- Eddie Fyers as depicted in Green Arrow: Secret Files & Origins #1 (December 2002). Art by Phil Winslade.

Publication information
- Publisher: DC Comics
- First appearance: Green Arrow: Longbow Hunters #3 (October 1987)
- Created by: Mike Grell

In-story information
- Alter ego: Edward Fyers
- Team affiliations: CIA Ninth Circle
- Abilities: Weapons master

= Eddie Fyers =

DC comics fictional character

Eddie Fyers is a fictional character, appearing in American comic books published by DC Comics.

Edward Fyers appears in the first and eighth seasons of Arrow, portrayed by Sebastian Dunn.

==Publication history==
Created by Mike Grell, he first appeared in Green Arrow: The Longbow Hunters #3 in 1987.

==Fictional character biography==
Edward "Eddie" Fyers is initially employed by the CIA to kill the rogue archer Shado. He appeared frequently in Mike Grell's run on the Green Arrow ongoing series, occasionally in the summer bi-weekly Green Arrow arcs with Shado. Over the course of his appearances, Fyers becomes a reluctant ally of Oliver Queen, aka Green Arrow. After Grell left the Green Arrow series at issue #80, Chuck Dixon and Jim Aparo further developed Fyers's character.

Fyers becomes a father figure to Connor Hawke, Oliver's son and the second to bear the name Green Arrow. Fyers cares for Connor after Oliver is killed in a plane explosion near Metropolis while fighting off eco-terrorists.

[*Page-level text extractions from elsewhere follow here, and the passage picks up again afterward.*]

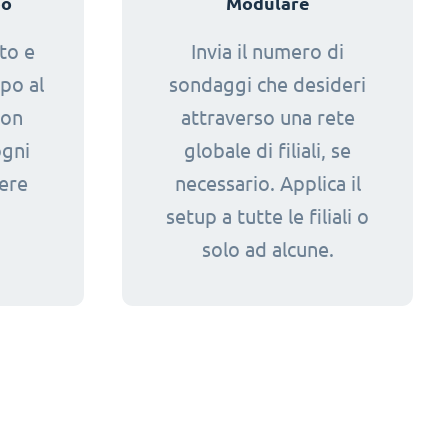
po
Modulare
to e
Invia il numero di
po al
sondaggi che desideri
non
attraverso una rete
ogni
globale di filiali, se
dere
necessario. Applica il
setup a tutte le filiali o
solo ad alcune.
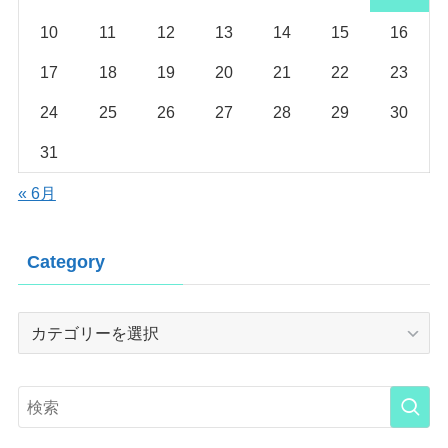
10
11
12
13
14
15
16
17
18
19
20
21
22
23
24
25
26
27
28
29
30
31
« 6月
Category
Category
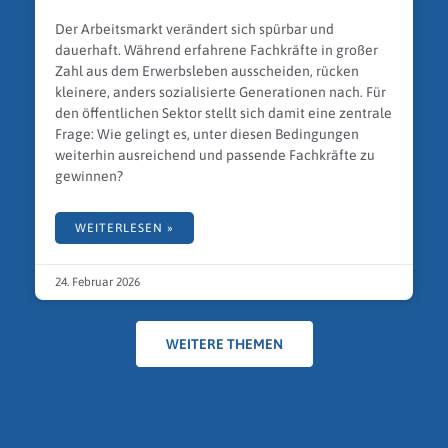
Der Arbeitsmarkt verändert sich spürbar und
dauerhaft. Während erfahrene Fachkräfte in großer
Zahl aus dem Erwerbsleben ausscheiden, rücken
kleinere, anders sozialisierte Generationen nach. Für
den öffentlichen Sektor stellt sich damit eine zentrale
Frage: Wie gelingt es, unter diesen Bedingungen
weiterhin ausreichend und passende Fachkräfte zu
gewinnen?
WEITERLESEN »
24. Februar 2026
WEITERE THEMEN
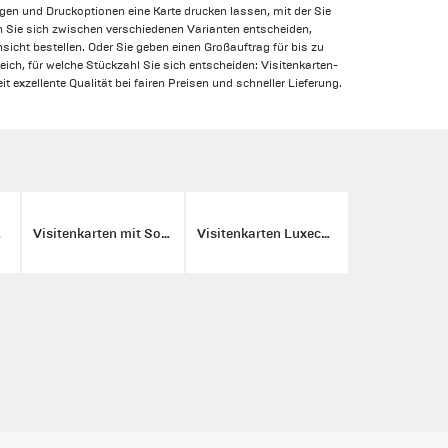
gen und Druckoptionen eine Karte drucken lassen, mit der Sie
n Sie sich zwischen verschiedenen Varianten entscheiden,
nsicht bestellen. Oder Sie geben einen Großauftrag für bis zu
ich, für welche Stückzahl Sie sich entscheiden: Visitenkarten-
t exzellente Qualität bei fairen Preisen und schneller Lieferung.
rmat
Visitenkarten mit Sonderfarben
Visitenkarten Luxecore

Eddie Fyers re-appears in Green Arrow comics following DC Rebirth. This version of the character is a mercenary and member of the Ninth Circle, an international criminal organization and bank.

==In other media==

Edward Fyers appears in Arrow, portrayed by Sebastian Dunn. This version is the field commander of a mercenary unit based on Lian Yu. Throughout flashbacks depicted in the first season, Amanda Waller secretly hires Fyers to kill China White. In pursuit of this, he attempts to destroy China's economy and kidnaps Shado to frame her father Yao Fei. After killing him, Shado, Oliver Queen, and Slade Wilson foil Fyers' plan before Queen kills him.